Virtual Showrooms and Shopping Experiences: We’re seeing this now, but not all brands are seeing the benefits just yet. Clinique, for example, has made a web-based virtual store where consumers can shop in an environment that, if anything, offers a much more engaging journey than any UX-optimized web store ever could.
Nike has created Nikeland, a game embedded within Roblox, where users can dress their avatars in Nike apparel. While it’s no shopping experience, it’s a surefire sign of a major, globally known brand engaging with VR.
The Future: We expect to see more brands adopting virtual reality to enhance retail experiences and tell their stories in a less restrictive, less linear way. And with the parallel rise of AI, prepare yourself for hyper-personalized, VR-based shopping.
Remote Work Enhancement: COVID-19 may have peaked as a global pandemic, but its impact remains. The demand for hybrid working, four-day workweeks and a work-life balance have emerged out of that rough couple of years, and businesses are waking up to the idea that their staff can be equally, if not more, productive when they can also work remotely.
VR gives both businesses and employees the chance to work from anywhere in the world while still enjoying the same level of collaboration, interaction and involvement that showing up, logging on and grinding down does.
The Future: Remote working as a full-time position is on the rise, and companies are recognizing the benefits that breaking down global barriers has for their bottom lines. The benefit VR has is that teams can enjoy the same level of connectivity without ever going into the office.

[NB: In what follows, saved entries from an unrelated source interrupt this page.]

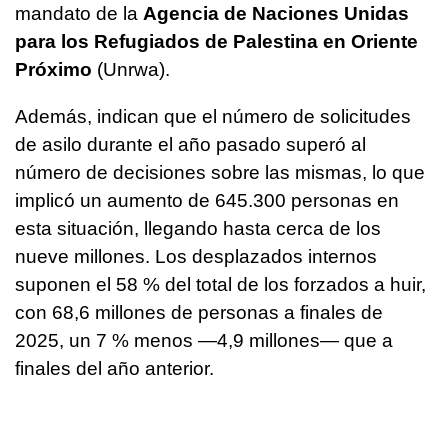
mandato de la
Agencia de Naciones Unidas
para los Refugiados de Palestina en Oriente
Próximo
(Unrwa).
Además, indican que el número de solicitudes
de asilo durante el año pasado superó al
número de decisiones sobre las mismas, lo que
implicó un aumento de 645.300 personas en
esta situación, llegando hasta cerca de los
nueve millones. Los desplazados internos
suponen el 58 % del total de los forzados a huir,
con 68,6 millones de personas a finales de
2025, un 7 % menos —4,9 millones— que a
finales del año anterior.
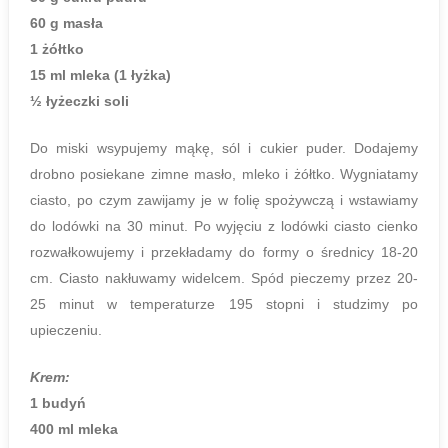
60 g masła
1 żółtko
15 ml mleka (1 łyżka)
½ łyżeczki soli
Do miski wsypujemy mąkę, sól i cukier puder. Dodajemy
drobno posiekane zimne masło, mleko i żółtko. Wygniatamy
ciasto, po czym zawijamy je w folię spożywczą i wstawiamy
do lodówki na 30 minut. Po wyjęciu z lodówki ciasto cienko
rozwałkowujemy i przekładamy do formy o średnicy 18-20
cm. Ciasto nakłuwamy widelcem. Spód pieczemy przez 20-
25 minut w temperaturze 195 stopni i studzimy po
upieczeniu.
Krem:
1 budyń
400 ml mleka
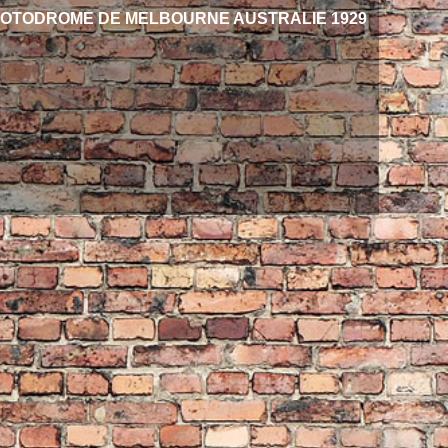
MOTODROME DE MELBOURNE AUSTRALIE 1929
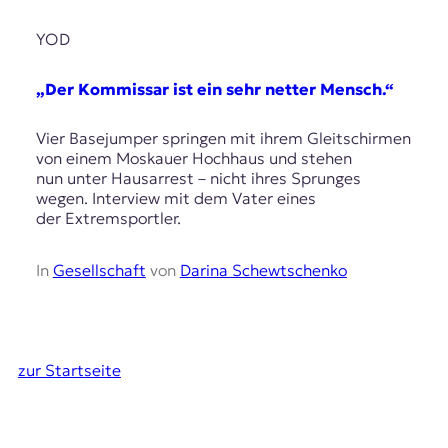
YOD
„Der Kommissar ist ein sehr netter Mensch.“
Vier Basejumper springen mit ihrem Gleitschirmen
von einem Moskauer Hochhaus und stehen
nun unter Hausarrest – nicht ihres Sprunges
wegen. Interview mit dem Vater eines
der Extremsportler.
In
Gesellschaft
von
Darina Schewtschenko
zur Startseite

Safety Training: Anyone who works in construction knows that the training and testing never ends. Regulations are always changing to match modern engineering and evolving building methods. But regardless of innovation, one thing that’s consistent in this industry is VR. VR can provide what no real-world training can: the chance to simulate worst-case scenarios in an environment that mimics any construction site and in a way that’s safe and controlled.
Another advantage of VR in construction is that it allows developers to assess and alter designs in real time, ultimately improving efficiency, reducing errors and ensuring budgets are always met.
The Future: The commercial construction industry is already taking full advantage of VR. Companies that are involved in major-scale developments are, unsurprisingly, more likely to recognize the benefits it has for modifying designs, simulating worst-case scenarios and so on.
We expect, as the benefits of VR technology become more widely recognized, that even small-scale construction companies will be using it, whether the projects are residential or commercial.
Every industry, not just construction, retail and office-based, can grow with VR. Much like we’re seeing the internet evolve into Web 3.0 right now, VR is having its evolution. A lot of business leaders just don’t quite realize it yet.
No one can predict the future. And anyone who says they can is lying. But based on current trends and the development of VR technology, it’s fair to say that VR will become an integral part of these industries and many others in years to come.